The stunned look had gone but she was still too pale. Leo shook herself. This would never do. She had just got engaged, for Heaven’s sake. Until she took charge of her own life and dealt with the men who had sewn her up she had to look radiant.

  She made an inventory of her attractions. There were not many of them. But at least you could not see her big feet in the waist-high mirror, Leo thought wryly. Otherwise there was her porcelain skin, her embarrassingly voluptuous figure and a very expensive dress. That was it.

  It was why all these men thought they could push her around to fit in with their plans. If she had been attractive, they would have thought about what was good for her. What she wanted; listened to her. As it was—Leo ground her teeth.

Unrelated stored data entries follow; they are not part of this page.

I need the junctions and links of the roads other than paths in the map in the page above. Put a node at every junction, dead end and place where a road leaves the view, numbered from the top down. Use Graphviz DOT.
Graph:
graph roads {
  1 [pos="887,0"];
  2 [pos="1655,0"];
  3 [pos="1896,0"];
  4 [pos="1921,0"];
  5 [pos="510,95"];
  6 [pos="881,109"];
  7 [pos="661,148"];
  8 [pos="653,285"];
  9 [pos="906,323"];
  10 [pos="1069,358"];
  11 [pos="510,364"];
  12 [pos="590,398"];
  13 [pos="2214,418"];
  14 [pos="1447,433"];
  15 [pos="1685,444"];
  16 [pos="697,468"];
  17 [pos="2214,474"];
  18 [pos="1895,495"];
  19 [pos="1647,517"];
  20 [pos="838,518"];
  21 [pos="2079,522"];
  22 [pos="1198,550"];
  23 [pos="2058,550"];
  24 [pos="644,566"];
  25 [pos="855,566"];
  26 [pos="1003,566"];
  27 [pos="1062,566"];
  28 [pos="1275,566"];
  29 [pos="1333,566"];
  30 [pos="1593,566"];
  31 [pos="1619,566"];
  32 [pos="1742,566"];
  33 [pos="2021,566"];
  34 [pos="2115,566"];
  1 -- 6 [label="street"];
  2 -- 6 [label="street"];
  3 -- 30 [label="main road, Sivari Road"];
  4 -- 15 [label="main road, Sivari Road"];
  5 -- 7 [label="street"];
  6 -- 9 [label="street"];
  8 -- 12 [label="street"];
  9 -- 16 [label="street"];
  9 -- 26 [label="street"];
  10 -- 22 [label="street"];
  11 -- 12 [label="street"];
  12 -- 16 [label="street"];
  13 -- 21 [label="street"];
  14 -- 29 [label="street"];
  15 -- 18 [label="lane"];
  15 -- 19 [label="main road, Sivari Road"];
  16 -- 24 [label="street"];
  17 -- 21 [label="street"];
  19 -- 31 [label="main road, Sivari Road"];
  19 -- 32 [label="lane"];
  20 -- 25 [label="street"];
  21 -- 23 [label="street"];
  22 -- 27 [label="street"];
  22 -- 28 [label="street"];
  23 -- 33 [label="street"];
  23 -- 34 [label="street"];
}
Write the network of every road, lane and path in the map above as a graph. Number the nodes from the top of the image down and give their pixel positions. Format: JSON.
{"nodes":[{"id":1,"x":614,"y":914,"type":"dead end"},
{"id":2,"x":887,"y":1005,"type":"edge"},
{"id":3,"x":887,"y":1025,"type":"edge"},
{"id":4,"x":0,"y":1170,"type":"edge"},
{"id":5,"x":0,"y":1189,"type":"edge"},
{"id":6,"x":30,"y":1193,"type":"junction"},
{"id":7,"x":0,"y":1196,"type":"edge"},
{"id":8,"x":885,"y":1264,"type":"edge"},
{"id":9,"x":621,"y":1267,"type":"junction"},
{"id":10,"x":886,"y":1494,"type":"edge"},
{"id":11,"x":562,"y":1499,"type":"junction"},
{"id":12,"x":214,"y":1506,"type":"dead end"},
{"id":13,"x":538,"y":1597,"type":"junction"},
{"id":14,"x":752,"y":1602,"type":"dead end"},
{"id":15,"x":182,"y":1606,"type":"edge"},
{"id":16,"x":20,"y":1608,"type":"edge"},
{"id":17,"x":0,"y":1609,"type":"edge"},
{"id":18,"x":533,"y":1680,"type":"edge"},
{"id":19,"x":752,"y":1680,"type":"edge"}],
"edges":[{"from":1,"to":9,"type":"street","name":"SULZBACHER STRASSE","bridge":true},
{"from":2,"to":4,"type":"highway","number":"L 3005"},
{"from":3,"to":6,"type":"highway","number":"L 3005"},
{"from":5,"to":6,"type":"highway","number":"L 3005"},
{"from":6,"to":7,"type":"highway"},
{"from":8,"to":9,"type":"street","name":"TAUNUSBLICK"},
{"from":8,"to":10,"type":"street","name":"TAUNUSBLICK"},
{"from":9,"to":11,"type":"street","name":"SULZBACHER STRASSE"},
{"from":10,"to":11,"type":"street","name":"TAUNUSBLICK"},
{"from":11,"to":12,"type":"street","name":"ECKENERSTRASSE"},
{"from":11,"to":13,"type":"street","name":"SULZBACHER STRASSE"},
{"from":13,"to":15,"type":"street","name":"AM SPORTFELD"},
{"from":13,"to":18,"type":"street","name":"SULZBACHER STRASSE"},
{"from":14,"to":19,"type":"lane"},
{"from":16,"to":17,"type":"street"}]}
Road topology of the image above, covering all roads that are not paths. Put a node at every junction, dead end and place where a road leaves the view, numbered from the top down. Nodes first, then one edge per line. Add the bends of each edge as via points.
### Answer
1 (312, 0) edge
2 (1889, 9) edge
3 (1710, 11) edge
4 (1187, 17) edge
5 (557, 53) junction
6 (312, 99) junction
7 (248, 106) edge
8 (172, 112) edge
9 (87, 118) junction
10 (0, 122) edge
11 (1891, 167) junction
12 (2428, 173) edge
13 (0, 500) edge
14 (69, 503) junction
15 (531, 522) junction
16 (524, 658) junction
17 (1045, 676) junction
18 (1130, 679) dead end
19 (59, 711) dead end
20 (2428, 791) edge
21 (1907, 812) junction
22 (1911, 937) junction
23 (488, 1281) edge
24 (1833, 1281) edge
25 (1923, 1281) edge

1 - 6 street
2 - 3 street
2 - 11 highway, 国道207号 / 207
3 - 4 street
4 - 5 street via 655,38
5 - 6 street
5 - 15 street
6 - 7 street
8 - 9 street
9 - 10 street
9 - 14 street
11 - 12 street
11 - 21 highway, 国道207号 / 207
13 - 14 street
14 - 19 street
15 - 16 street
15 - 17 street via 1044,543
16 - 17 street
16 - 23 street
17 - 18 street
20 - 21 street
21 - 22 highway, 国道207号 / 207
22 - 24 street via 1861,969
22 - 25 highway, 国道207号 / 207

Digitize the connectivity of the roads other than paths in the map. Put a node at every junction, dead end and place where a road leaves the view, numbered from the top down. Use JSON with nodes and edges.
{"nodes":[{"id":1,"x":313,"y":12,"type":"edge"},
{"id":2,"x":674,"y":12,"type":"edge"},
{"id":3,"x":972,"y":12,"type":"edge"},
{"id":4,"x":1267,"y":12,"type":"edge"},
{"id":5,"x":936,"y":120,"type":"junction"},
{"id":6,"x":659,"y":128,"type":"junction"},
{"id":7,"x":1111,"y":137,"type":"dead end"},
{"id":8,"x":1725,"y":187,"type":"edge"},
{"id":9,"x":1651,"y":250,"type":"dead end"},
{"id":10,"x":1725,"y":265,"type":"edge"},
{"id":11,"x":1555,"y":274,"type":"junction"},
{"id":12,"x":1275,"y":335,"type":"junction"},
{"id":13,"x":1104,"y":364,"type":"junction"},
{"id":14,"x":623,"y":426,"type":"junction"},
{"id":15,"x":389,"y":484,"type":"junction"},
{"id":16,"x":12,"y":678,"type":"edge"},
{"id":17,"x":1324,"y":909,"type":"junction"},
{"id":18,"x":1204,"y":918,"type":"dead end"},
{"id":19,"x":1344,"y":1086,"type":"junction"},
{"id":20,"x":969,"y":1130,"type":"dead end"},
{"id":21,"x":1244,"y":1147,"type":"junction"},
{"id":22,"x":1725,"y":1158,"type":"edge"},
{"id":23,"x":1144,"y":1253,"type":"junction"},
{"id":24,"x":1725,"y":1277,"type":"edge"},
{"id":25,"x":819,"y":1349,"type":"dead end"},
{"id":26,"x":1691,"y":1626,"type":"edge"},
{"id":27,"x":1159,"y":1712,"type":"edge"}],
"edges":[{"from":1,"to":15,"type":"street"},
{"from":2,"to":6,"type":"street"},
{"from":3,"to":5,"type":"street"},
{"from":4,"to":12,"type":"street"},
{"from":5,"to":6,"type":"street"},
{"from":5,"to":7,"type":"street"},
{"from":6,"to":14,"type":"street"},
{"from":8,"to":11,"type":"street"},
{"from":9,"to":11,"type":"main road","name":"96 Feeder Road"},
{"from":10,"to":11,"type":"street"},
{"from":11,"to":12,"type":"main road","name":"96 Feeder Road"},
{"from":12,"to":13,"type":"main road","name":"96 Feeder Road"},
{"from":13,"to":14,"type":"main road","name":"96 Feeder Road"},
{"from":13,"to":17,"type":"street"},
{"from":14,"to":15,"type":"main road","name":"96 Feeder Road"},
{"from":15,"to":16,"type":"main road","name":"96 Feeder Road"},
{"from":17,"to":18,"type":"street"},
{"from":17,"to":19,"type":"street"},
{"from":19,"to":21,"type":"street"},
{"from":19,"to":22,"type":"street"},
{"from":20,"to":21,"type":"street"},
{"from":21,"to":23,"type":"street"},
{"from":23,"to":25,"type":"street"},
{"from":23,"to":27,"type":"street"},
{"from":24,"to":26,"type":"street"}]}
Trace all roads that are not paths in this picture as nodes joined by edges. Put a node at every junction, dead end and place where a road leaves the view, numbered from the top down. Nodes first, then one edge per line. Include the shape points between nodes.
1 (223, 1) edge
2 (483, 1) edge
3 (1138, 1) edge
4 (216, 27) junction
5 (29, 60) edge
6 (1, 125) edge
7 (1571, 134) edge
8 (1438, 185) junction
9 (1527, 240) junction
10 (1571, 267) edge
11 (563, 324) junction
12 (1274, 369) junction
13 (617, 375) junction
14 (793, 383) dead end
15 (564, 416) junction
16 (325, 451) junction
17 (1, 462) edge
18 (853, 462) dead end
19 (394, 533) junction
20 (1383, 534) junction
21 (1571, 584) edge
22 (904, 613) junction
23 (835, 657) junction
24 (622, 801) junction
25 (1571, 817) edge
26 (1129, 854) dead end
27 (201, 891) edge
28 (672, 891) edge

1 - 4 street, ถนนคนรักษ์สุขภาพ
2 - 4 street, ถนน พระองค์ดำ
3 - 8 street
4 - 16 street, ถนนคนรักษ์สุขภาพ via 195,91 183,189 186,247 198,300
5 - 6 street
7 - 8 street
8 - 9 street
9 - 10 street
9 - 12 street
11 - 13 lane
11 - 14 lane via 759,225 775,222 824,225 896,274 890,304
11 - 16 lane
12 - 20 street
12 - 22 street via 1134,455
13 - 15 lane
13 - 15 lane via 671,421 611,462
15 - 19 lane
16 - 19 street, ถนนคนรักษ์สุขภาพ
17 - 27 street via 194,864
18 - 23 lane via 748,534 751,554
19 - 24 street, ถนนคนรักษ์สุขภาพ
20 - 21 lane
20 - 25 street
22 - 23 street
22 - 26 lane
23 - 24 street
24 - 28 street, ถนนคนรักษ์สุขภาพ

  It made a mess of her make-up. She had to wipe off her lipstick and start again. That did not do much for her mood, either.

  ‘Now calm down,’ she said to herself. ‘You can do makeup.’

  At Christmas Deborah had given her a voucher for a whole day’s beauty treatment. Leo had bought most of the cosmetics the make-up artist pressed on her, out of sheer self-defence. Now, she thought with acute self-mockery, all she had to do was remember which colour went where.

  She remembered. Ten minutes later she hardly recognised the face that looked back at her. Slumberous eyes, startlingly long lashes, provocative mouth…At least no one is going to feel sorry for me tonight, Leo thought with a flare of savage satisfaction.

  And as for her dress—she considered it clinically. It was low-cut and very plain, designed to show off her creamy shoulders. Well that was all right but—Leo wriggled it down further to accentuate the effect. Only that deepened the décolletage. Oh well, thought Leo, valiant with fury, why not?

  She threw a brilliant embroidered shawl over her dress and stalked down to the car. On the way she noticed her right hand. Despite the shower the shadow of the ink stain on the middle finger was still visible.

  ‘Damn,’ spat Leo.

  She dabbed at her finger with a tissue. And felt the spring which controlled her temper tighten another notch.

  It did not show when she arrived at the Museum. She stepped out as haughtily as a queen. Or so thought Hari, who had been left on watch for her.